ASSIGNED TASK:
In the records below, tally each line that contains the word "lines" and give the total only.

Top of INPUT RECORDS

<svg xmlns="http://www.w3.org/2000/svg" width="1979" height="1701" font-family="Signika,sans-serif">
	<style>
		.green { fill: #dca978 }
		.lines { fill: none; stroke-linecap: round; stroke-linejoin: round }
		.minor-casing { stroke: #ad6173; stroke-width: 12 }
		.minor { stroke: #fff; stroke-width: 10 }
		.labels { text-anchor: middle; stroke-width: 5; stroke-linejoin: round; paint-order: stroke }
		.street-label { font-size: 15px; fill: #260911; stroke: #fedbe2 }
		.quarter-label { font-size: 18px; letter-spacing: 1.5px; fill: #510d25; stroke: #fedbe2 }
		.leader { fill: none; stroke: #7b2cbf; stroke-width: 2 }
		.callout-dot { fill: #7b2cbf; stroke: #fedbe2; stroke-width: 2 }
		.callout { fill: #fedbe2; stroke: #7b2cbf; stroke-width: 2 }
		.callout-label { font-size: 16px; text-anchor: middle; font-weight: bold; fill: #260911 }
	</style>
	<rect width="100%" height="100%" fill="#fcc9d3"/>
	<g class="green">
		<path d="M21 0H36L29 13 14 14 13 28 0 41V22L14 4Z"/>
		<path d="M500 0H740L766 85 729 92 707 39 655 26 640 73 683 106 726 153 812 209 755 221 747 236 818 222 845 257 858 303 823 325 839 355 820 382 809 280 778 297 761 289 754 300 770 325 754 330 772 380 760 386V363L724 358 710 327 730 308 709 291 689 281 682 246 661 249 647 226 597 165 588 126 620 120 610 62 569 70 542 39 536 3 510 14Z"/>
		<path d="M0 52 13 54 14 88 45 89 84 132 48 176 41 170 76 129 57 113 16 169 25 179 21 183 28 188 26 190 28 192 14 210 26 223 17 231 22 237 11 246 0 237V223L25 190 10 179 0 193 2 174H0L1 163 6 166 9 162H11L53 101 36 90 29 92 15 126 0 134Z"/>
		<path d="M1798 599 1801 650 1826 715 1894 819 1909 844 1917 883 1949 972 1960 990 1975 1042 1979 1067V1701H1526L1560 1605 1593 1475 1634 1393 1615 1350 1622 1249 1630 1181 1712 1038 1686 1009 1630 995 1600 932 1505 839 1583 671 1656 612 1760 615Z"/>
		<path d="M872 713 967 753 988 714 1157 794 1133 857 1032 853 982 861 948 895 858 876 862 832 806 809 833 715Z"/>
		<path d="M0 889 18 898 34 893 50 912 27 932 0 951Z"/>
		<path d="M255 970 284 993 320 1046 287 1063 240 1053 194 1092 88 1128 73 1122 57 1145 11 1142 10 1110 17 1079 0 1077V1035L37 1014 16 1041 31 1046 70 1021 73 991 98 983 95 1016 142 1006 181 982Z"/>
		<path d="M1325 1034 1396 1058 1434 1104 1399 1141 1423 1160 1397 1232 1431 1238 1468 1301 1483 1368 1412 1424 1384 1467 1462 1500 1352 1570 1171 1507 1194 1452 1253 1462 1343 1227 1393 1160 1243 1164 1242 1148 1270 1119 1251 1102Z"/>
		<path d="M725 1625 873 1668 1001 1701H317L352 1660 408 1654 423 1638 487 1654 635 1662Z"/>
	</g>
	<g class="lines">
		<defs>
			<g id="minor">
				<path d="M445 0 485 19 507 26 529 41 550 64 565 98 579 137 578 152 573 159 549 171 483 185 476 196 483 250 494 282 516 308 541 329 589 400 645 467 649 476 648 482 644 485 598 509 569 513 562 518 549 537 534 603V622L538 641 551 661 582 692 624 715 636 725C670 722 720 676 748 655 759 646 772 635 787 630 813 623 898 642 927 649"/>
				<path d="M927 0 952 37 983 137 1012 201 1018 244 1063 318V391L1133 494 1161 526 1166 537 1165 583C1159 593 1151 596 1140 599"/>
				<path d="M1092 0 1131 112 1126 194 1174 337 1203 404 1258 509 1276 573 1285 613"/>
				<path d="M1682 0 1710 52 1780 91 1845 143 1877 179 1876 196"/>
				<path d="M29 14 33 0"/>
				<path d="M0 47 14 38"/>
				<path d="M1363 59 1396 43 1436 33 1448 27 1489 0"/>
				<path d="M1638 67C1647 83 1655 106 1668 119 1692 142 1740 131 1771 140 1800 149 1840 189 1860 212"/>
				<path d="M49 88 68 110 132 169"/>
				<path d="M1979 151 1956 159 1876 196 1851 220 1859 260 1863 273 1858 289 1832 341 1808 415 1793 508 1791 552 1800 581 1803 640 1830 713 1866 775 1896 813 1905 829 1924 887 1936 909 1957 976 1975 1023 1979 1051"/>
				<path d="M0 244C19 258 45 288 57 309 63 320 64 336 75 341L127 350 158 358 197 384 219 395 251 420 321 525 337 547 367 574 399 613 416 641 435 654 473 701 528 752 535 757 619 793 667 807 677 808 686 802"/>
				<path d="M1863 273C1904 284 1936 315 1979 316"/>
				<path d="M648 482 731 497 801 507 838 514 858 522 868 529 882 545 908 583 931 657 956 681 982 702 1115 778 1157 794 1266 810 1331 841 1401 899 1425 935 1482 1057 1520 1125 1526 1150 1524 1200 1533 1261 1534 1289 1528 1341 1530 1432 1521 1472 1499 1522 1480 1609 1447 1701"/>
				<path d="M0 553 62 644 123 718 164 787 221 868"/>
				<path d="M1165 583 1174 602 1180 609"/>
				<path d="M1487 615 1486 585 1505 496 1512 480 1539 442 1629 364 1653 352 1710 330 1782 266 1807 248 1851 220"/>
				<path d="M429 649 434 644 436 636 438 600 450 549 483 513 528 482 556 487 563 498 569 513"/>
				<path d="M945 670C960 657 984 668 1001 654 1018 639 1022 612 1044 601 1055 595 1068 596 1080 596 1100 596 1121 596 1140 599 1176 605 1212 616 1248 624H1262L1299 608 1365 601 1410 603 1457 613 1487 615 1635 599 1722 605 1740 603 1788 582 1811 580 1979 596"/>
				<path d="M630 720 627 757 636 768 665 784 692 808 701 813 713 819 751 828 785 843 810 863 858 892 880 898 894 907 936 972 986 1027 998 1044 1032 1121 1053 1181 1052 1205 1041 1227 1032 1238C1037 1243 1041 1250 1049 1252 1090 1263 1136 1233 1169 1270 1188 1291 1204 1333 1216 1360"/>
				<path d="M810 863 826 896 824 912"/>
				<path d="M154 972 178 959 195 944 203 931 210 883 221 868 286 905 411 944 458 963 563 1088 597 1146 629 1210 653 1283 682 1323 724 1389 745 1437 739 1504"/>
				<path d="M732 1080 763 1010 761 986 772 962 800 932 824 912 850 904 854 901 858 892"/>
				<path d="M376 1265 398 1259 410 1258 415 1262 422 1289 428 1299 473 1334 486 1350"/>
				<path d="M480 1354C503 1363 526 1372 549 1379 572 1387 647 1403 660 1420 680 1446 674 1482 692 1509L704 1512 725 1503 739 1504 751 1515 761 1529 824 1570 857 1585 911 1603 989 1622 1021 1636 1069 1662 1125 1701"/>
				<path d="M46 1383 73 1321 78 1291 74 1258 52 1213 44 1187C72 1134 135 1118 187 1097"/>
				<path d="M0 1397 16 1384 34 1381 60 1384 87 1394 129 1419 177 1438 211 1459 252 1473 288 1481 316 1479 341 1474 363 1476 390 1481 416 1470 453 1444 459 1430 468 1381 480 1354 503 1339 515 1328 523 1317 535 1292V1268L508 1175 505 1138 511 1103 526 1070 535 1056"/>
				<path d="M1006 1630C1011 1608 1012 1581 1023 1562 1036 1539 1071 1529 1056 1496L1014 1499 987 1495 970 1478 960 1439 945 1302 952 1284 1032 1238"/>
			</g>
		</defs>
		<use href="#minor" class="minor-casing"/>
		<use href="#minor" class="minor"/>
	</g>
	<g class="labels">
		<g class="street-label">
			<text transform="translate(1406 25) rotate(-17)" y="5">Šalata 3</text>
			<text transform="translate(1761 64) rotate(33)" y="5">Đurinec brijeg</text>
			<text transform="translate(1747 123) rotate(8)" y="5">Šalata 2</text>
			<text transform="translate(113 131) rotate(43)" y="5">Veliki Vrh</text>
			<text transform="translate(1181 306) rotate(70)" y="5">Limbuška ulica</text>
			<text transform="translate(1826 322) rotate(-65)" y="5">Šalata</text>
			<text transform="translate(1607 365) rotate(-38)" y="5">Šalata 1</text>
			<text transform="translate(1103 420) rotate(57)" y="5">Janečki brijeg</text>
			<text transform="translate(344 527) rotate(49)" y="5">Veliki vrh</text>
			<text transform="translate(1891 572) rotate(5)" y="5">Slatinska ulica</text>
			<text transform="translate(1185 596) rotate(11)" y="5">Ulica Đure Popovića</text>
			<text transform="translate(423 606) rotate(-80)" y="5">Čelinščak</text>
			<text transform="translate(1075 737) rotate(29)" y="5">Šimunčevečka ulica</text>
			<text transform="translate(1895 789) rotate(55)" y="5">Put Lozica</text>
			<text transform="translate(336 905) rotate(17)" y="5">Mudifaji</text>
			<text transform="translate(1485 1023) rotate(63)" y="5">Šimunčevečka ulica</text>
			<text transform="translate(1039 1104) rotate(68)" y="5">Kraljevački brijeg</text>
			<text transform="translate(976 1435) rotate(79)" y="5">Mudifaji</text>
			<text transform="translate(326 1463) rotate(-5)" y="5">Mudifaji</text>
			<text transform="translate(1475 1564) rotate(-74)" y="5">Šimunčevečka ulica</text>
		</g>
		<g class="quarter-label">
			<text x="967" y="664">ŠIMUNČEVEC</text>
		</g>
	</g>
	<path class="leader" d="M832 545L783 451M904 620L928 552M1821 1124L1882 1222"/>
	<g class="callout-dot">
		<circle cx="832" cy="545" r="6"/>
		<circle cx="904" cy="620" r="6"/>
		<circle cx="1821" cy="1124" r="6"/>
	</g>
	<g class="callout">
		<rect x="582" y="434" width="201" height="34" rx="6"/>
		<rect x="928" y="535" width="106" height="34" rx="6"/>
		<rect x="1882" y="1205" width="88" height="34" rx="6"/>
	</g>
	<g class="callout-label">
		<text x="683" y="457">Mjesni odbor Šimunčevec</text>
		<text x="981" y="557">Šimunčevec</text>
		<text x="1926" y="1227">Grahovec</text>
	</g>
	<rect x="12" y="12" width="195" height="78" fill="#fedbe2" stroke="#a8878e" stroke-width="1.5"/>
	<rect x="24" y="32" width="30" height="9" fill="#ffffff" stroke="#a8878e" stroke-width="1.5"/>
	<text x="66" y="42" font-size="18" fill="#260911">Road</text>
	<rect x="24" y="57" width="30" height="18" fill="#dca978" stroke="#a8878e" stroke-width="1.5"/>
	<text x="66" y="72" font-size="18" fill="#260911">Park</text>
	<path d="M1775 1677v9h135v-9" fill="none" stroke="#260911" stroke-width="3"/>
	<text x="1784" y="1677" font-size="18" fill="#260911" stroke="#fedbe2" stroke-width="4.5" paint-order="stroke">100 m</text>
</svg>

Bottom of INPUT RECORDS
Top of INPUT RECORDS

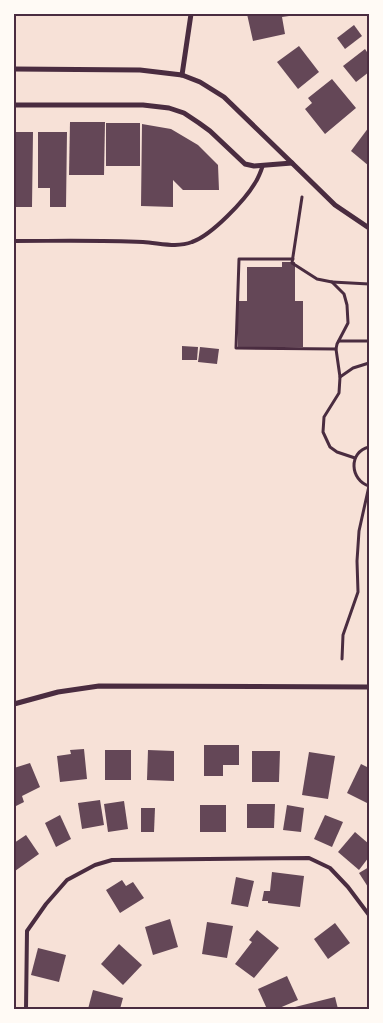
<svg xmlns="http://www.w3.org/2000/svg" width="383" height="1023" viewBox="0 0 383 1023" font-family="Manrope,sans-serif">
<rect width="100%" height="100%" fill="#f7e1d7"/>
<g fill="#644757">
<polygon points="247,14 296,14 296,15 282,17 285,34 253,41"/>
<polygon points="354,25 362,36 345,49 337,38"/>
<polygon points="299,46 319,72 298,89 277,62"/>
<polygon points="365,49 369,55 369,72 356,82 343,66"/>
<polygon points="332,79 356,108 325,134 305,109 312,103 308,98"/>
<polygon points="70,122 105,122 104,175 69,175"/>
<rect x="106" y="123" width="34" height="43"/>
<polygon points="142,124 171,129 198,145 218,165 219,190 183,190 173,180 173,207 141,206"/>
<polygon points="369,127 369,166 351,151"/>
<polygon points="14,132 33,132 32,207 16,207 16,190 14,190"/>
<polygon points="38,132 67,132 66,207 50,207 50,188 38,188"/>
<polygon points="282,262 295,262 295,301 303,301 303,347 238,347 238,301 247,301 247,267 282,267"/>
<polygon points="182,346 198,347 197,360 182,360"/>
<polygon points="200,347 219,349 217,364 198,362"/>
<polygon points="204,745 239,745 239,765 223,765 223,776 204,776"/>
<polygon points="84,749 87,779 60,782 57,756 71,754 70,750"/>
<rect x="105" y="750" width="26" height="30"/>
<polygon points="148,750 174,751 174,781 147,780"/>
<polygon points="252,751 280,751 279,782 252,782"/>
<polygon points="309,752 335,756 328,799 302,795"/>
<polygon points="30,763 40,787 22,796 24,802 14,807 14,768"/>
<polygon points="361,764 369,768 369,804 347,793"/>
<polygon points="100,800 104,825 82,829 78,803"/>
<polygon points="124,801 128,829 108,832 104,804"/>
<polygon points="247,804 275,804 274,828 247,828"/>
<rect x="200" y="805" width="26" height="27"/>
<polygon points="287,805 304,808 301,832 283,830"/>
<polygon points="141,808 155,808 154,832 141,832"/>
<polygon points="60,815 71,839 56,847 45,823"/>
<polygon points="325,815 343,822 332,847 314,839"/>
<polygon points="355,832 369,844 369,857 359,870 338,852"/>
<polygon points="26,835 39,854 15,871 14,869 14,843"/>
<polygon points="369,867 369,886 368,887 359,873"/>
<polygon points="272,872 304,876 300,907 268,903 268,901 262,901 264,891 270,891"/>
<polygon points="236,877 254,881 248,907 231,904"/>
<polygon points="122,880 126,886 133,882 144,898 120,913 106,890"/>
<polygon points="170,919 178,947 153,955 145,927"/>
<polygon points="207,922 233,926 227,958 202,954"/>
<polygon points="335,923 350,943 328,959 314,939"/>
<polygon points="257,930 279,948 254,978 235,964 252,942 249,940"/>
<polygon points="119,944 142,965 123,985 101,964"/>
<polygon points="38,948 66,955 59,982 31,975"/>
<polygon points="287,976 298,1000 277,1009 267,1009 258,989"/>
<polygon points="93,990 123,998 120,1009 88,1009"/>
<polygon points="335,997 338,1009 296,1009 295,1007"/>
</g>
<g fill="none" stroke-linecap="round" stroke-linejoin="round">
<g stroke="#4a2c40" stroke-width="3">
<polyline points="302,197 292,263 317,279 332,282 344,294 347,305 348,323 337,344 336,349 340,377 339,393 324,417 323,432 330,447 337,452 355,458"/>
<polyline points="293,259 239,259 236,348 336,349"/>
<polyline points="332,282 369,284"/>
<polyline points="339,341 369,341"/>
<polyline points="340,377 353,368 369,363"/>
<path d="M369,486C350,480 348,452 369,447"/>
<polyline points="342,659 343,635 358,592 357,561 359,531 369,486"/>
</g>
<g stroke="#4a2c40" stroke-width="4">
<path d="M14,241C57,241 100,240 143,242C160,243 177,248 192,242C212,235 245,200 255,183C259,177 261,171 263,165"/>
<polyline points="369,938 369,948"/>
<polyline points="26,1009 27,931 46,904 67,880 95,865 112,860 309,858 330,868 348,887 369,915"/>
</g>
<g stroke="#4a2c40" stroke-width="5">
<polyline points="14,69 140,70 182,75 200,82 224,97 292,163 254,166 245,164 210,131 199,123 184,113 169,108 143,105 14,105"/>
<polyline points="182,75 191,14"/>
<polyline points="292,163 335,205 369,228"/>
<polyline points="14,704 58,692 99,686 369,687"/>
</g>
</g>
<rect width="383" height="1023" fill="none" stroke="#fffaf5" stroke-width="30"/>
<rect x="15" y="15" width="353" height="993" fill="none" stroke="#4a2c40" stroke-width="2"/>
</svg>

Bottom of INPUT RECORDS

SOLUTION TO THIS PROBLEM:
2